YOUR TASK: Please make an exact copy of the lines from the one holding "it all. So, that’s where their attention" through the end of the data, both ends included, with no pictures.

[Collected data]
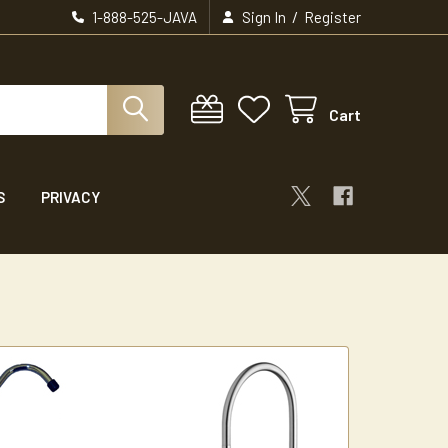
/
1-888-525-JAVA
Sign In
Register
Cart
S
PRIVACY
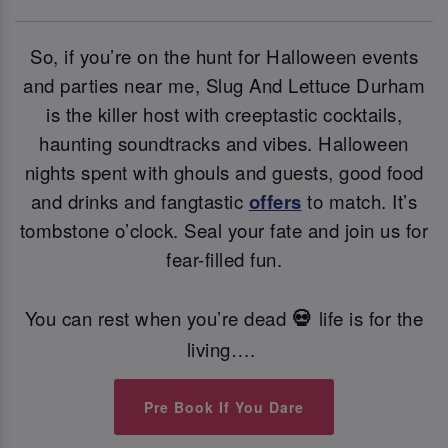
So, if you’re on the hunt for Halloween events
and parties near me, Slug And Lettuce Durham
is the killer host with creeptastic cocktails,
haunting soundtracks and vibes. Halloween
nights spent with ghouls and guests, good food
and drinks and fangtastic
offers
to match. It’s
tombstone o’clock. Seal your fate and join us for
fear-filled fun.
You can rest when you’re dead
life is for the
💀
living….
Pre Book If You Dare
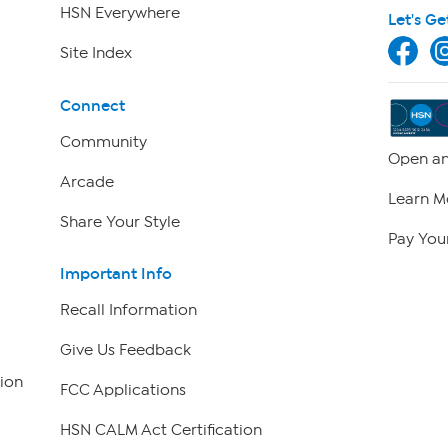
HSN Everywhere
Let's Ge
Site Index
Connect
Community
Open an
Arcade
Learn M
Share Your Style
Pay Your
Important Info
Recall Information
Give Us Feedback
ion
FCC Applications
HSN CALM Act Certification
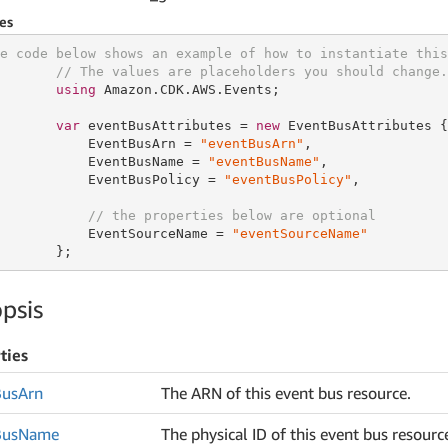
es
e code below shows an example of how to instantiate this
// The values are placeholders you should change.
using
 Amazon.CDK.AWS.Events;

var
 eventBusAttributes = 
new
 EventBusAttributes {

           EventBusArn = 
"eventBusArn"
,

           EventBusName = 
"eventBusName"
,

           EventBusPolicy = 
"eventBusPolicy"
,

// the properties below are optional
           EventSourceName = 
"eventSourceName"
       };
psis
ties
Bus
Arn
The ARN of this event bus resource.
Bus
Name
The physical ID of this event bus resourc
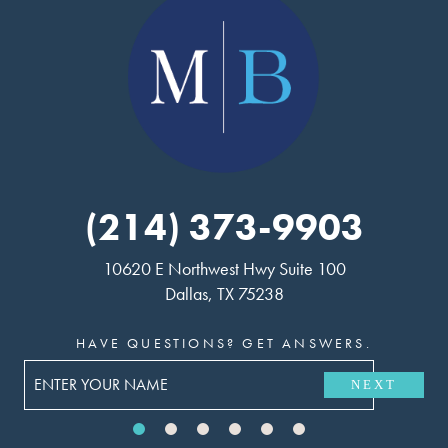
(214) 373-9903
10620 E Northwest Hwy Suite 100
Dallas, TX 75238
HAVE QUESTIONS? GET ANSWERS.
NEXT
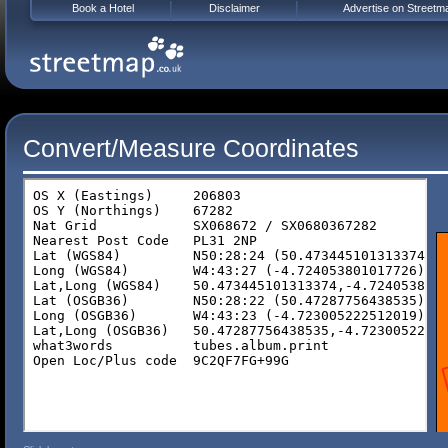
Book a Hotel
Disclaimer
Advertise on Streetm
Convert/Measure Coordinates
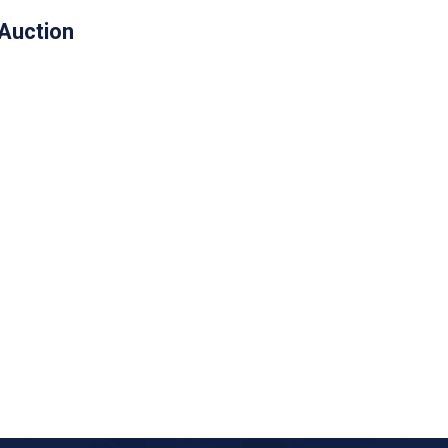
 Auction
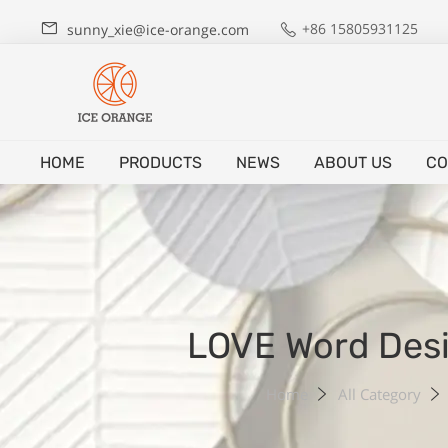
+86 15805931125
sunny_xie@ice-orange.com
HOME
PRODUCTS
NEWS
ABOUT US
CO
LOVE Word Desi
Home
All Category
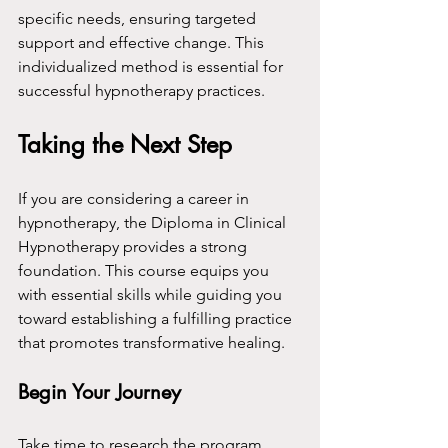
specific needs, ensuring targeted 
support and effective change. This 
individualized method is essential for 
successful hypnotherapy practices.
Taking the Next Step
If you are considering a career in 
hypnotherapy, the Diploma in Clinical 
Hypnotherapy provides a strong 
foundation. This course equips you 
with essential skills while guiding you 
toward establishing a fulfilling practice 
that promotes transformative healing.
Begin Your Journey
Take time to research the program, 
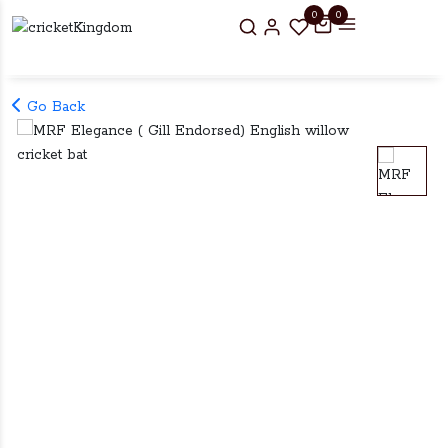
0
0
Go Back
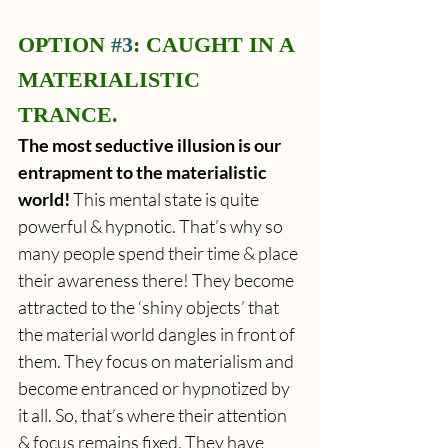
OPTION 
#3
: CAUGHT IN A 
MATERIALISTIC 
TRANCE.
The most seductive illusion is our 
entrapment to the materialistic 
world! 
This mental state is quite 
powerful & hypnotic. That’s why so 
many people spend their time & place 
their awareness there! They become 
attracted to the ‘shiny objects’ that 
the material world dangles in front of 
them. They focus on materialism and 
become entranced or hypnotized by 
it all. So, that’s where their attention 
& focus remains fixed. They have 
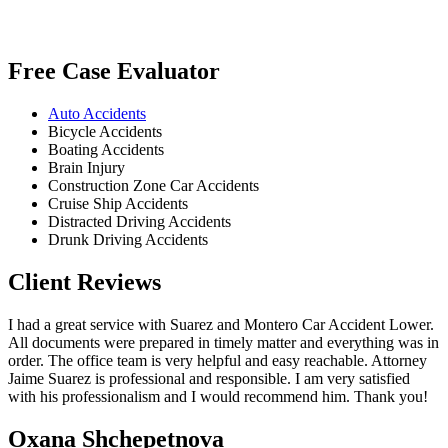
Free Case Evaluator
Auto Accidents
Bicycle Accidents
Boating Accidents
Brain Injury
Construction Zone Car Accidents
Cruise Ship Accidents
Distracted Driving Accidents
Drunk Driving Accidents
Client Reviews
I had a great service with Suarez and Montero Car Accident Lower.
All documents were prepared in timely matter and everything was in
order. The office team is very helpful and easy reachable. Attorney
Jaime Suarez is professional and responsible. I am very satisfied
with his professionalism and I would recommend him. Thank you!
Oxana Shchepetnova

YOUR RESPONSE:
it all. So, that’s where their attention 
& focus remains fixed. They have 
Free Case Evaluator
Auto Accidents
Bicycle Accidents
Boating Accidents
Brain Injury
Construction Zone Car Accidents
Cruise Ship Accidents
Distracted Driving Accidents
Drunk Driving Accidents
Client Reviews
I had a great service with Suarez and Montero Car Accident Lower.
All documents were prepared in timely matter and everything was in
order. The office team is very helpful and easy reachable. Attorney
Jaime Suarez is professional and responsible. I am very satisfied
with his professionalism and I would recommend him. Thank you!
Oxana Shchepetnova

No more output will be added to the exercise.